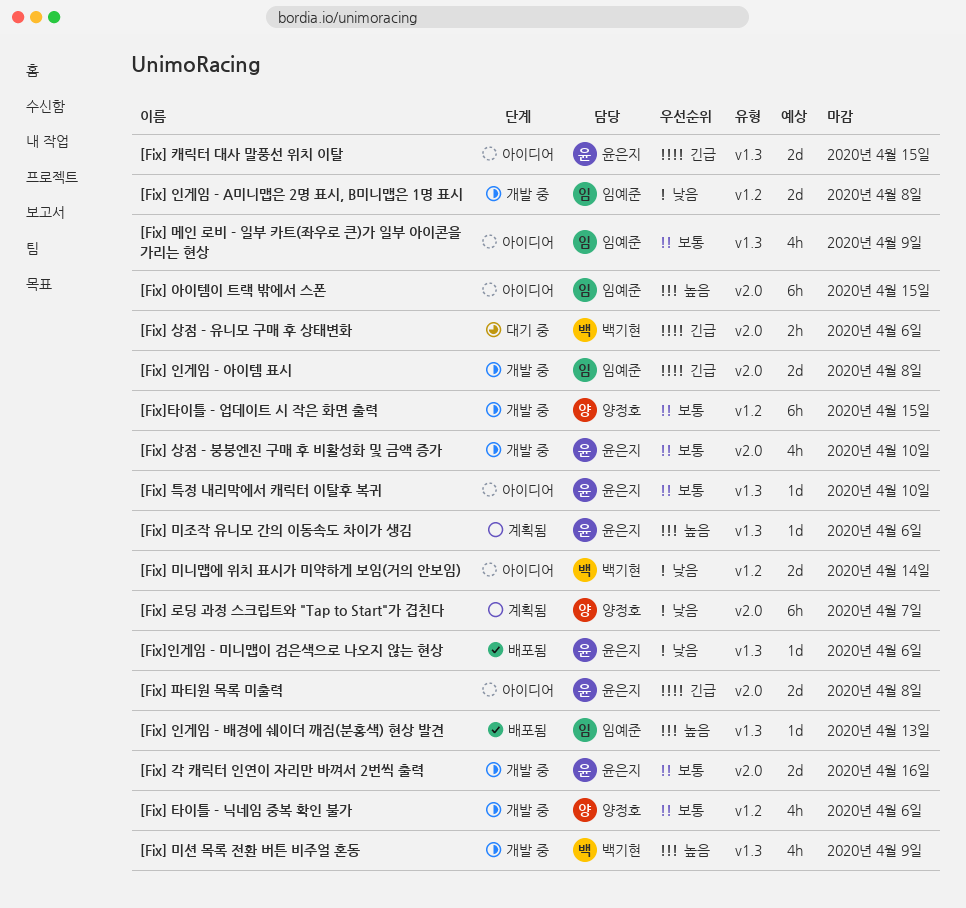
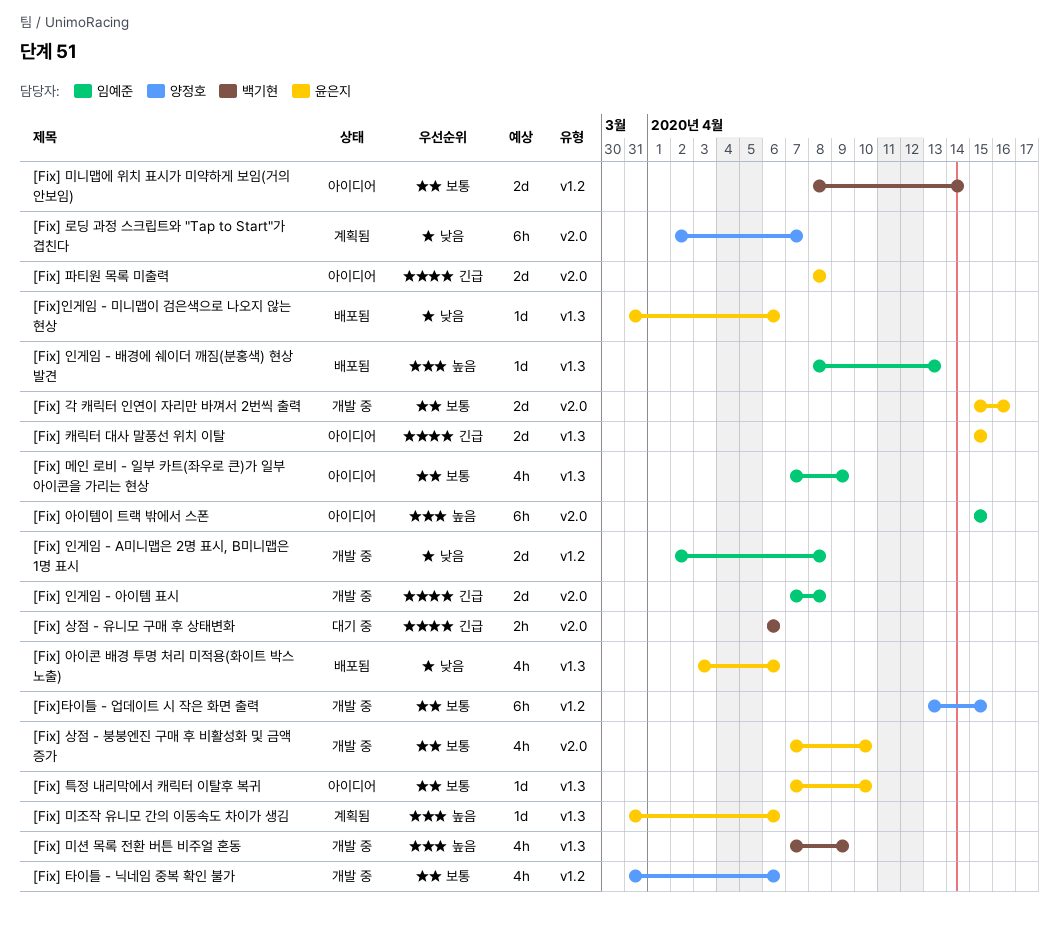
[Fix] 미니맵에 위치 표시가 미약하게 보임(거의 안보임), priority: 낮음 -> 보통
[Fix] 아이콘 배경 투명 처리 미적용(화이트 박스 노출): none -> present

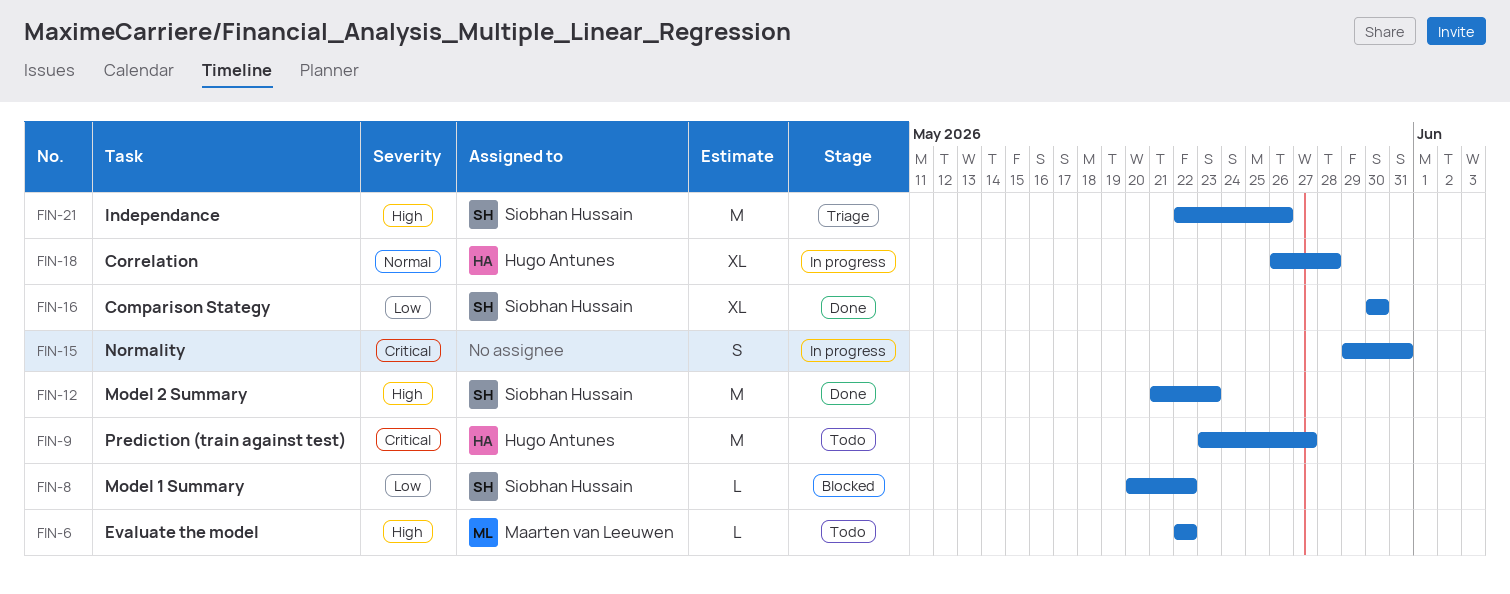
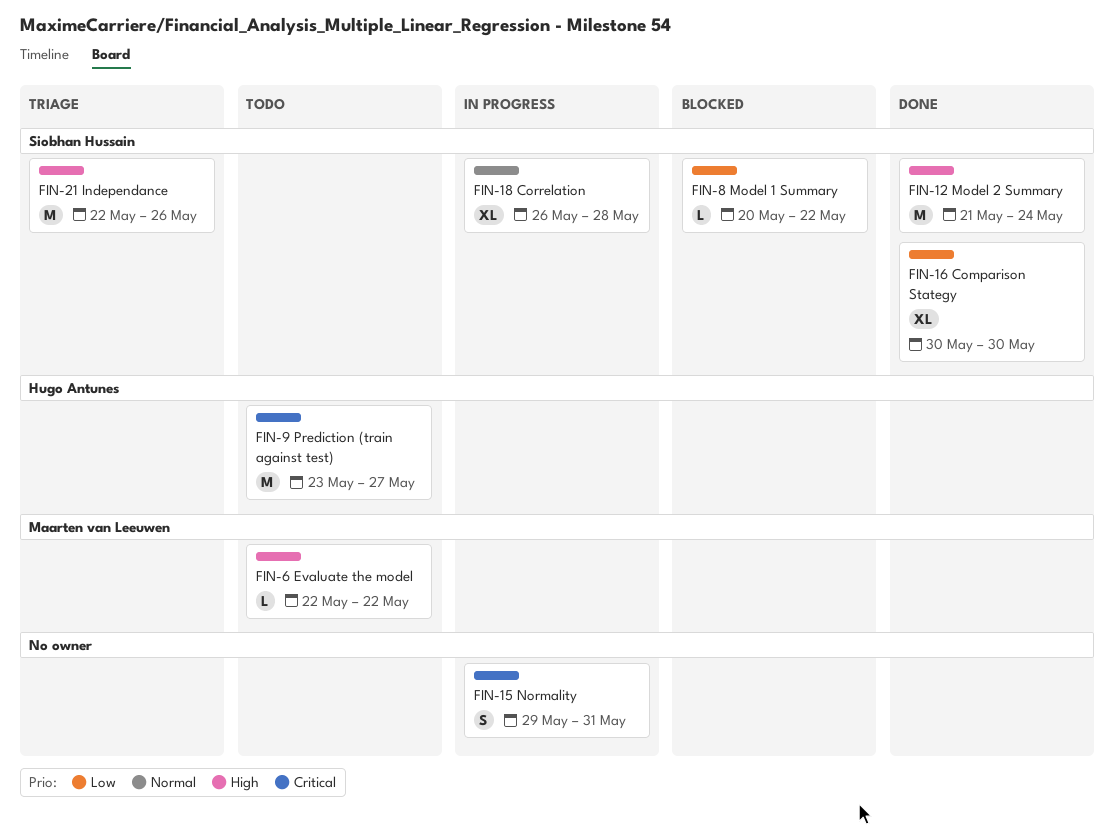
FIN-12, due: May 23 -> May 24
FIN-18, owner: Hugo Antunes -> Siobhan Hussain

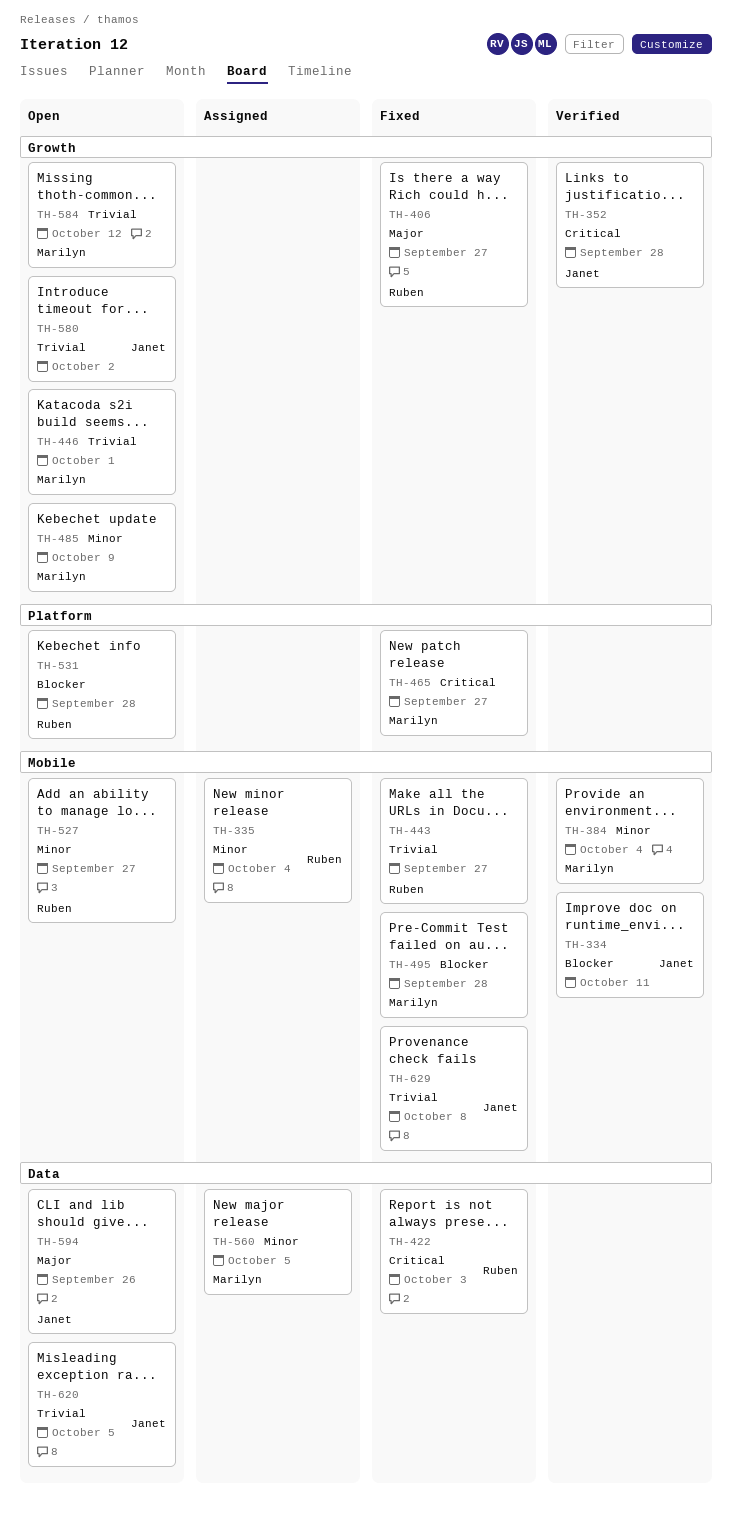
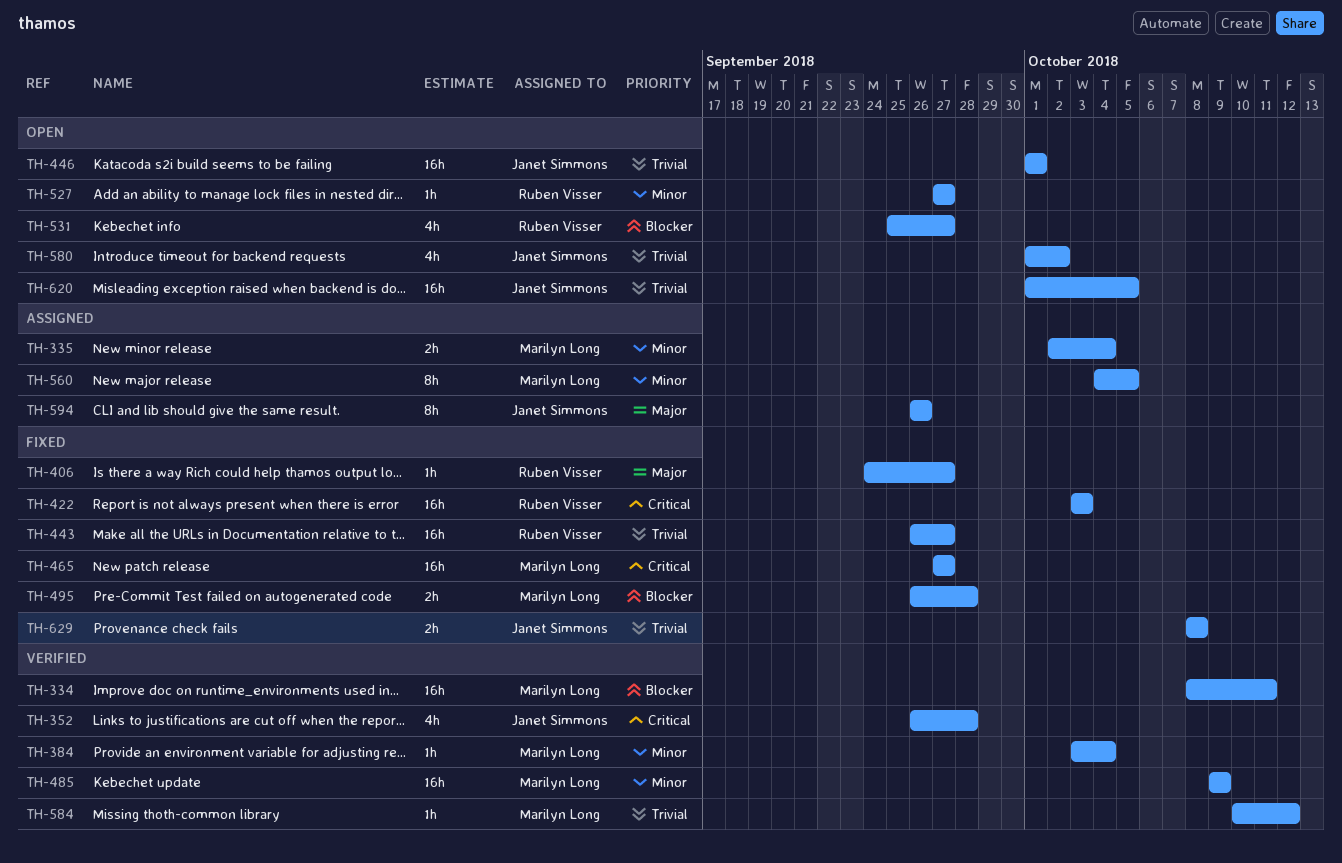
TH-334, owner: Janet Simmons -> Marilyn Long
TH-335, owner: Ruben Visser -> Marilyn Long
TH-446, owner: Marilyn Long -> Janet Simmons
TH-485, status: Open -> Verified
TH-531, due: Sep 28 -> Sep 27
TH-584, status: Open -> Verified
TH-594, status: Open -> Assigned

■ **Exercise description**:
Find "TH-334, owner: Janet Simmons -> Marilyn Long" in the material above; set down exactly the line holding it and every line after it, through the last, and no others.

■ **Answer space**:
TH-334, owner: Janet Simmons -> Marilyn Long
TH-335, owner: Ruben Visser -> Marilyn Long
TH-446, owner: Marilyn Long -> Janet Simmons
TH-485, status: Open -> Verified
TH-531, due: Sep 28 -> Sep 27
TH-584, status: Open -> Verified
TH-594, status: Open -> Assigned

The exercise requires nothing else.